Podcast : A comme Babel, Episode 3, proposé par Guillaume Métayer, avec Marc De Launay.

Bref, traduire m’a appris à lire tous les signes du texte, qui sont aussi des signes de vie, de ce qui le rend vivant, et qui renvoient à la vie elle-même, et au monde en entier, car traduire ou écrire en oubliant de vivre c’est comme essayer de vivre sans respirer : on ne va pas très loin. Traduire m’a rendue curieuse de choses de la vie et du monde qui n’auraient, sans la traduction, jamais croisé mon chemin, et m’a souvent entraînée à aller chercher comment ça marche au-delà des dictionnaires et des encyclopédies, soit comment vivre un peu autrement, un peu en dehors de ce que je suis ou crois être. Traduire c’est lire les signes, du plus petit au plus grand, et « c’est un suprême bonheur ! » (p. 86), comme Guillaume Métayer le sait.

Il parle de « geste » (p. 67) pour désigner les opérations que l’on effectue en traduisant, rappelant ainsi que la traduction est physique autant qu’elle est intellectuelle, une danse ou un corps-à-corps avec le texte, en somme. Et Métayer, en plus d’affirmer poétiquement qu’« un vrai traducteur doit ouvrir le poème comme un fruit, mangue ou grenade, et offrir au lecteur une substantifique interprétation » (p. 68), s’est aussi représenté les résultats de ses choix traductifs dans un espace spatial, « comme un mobile de Calder » fixé au plafond, par exemple (p. 67), ce qui m’a laissée bouche bée d’admiration. Je n’avais jamais vu la traduction sous cet angle-là, même si j’aurais dû, sachant combien elle est indissociable de tout ce qui lui est externe, du monde des vivants et des morts, de la créativité, et du corps : « Traduire est un sport. Traduire, c’est l’écriture à deux », conclut Métayer dans le douzième et dernier chapitre  de son livre (p. 86).

Matériel d'étude |

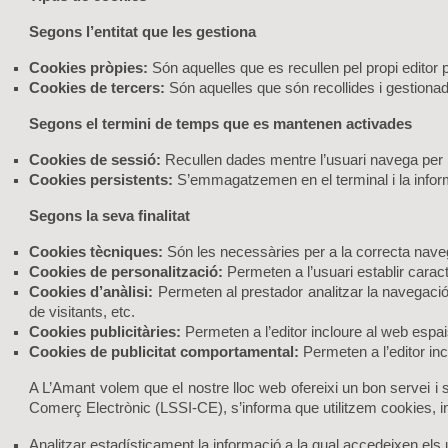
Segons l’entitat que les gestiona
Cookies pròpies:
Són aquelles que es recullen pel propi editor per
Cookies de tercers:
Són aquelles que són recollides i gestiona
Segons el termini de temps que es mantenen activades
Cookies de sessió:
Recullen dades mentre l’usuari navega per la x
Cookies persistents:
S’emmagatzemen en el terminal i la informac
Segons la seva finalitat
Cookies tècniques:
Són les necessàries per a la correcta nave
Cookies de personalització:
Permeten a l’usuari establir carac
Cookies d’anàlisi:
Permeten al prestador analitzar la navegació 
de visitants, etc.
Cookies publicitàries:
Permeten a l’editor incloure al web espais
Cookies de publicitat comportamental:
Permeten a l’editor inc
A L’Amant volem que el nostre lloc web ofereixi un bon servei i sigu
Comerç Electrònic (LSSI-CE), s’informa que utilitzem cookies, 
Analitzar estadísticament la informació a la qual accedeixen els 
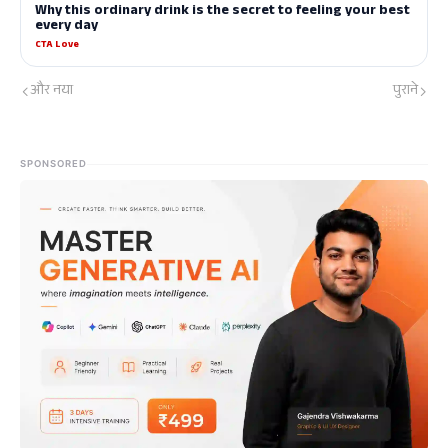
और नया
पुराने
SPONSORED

* * *

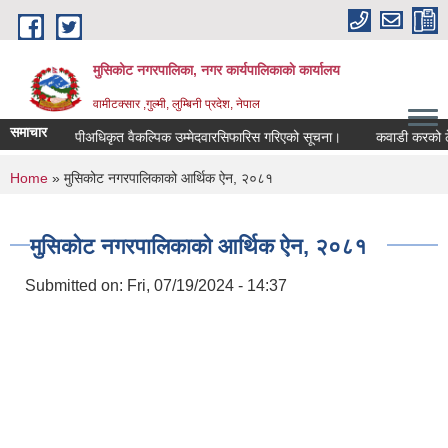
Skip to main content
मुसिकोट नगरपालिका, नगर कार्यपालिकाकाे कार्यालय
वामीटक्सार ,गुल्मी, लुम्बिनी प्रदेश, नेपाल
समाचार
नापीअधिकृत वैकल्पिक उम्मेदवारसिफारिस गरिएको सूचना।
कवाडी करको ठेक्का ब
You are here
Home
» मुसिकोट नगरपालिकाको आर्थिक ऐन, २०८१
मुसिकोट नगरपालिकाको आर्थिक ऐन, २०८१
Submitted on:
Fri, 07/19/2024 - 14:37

Explorer le contenu |
a - Dans l'extrait sur la traduction, à quoi Métayer compare-t-il la façon dont il s'est représenté les résultats de ses choix traductifs dans l'espace ?
b - Recopiez fidèlement la partie de l'extrait qui s'ouvre sur les mots contenant « Bref, traduire m’a » et se ferme sur « Métayer le sait. ».
Les lignes ne servent à rien ici.

Réponses aux exercices |
a - À un mobile de Calder fixé au plafond.

b -
Bref, traduire m’a appris à lire tous les signes du texte, qui sont aussi des signes de vie, de ce qui le rend vivant, et qui renvoient à la vie elle-même, et au monde en entier, car traduire ou écrire en oubliant de vivre c’est comme essayer de vivre sans respirer : on ne va pas très loin. Traduire m’a rendue curieuse de choses de la vie et du monde qui n’auraient, sans la traduction, jamais croisé mon chemin, et m’a souvent entraînée à aller chercher comment ça marche au-delà des dictionnaires et des encyclopédies, soit comment vivre un peu autrement, un peu en dehors de ce que je suis ou crois être. Traduire c’est lire les signes, du plus petit au plus grand, et « c’est un suprême bonheur ! » (p. 86), comme Guillaume Métayer le sait.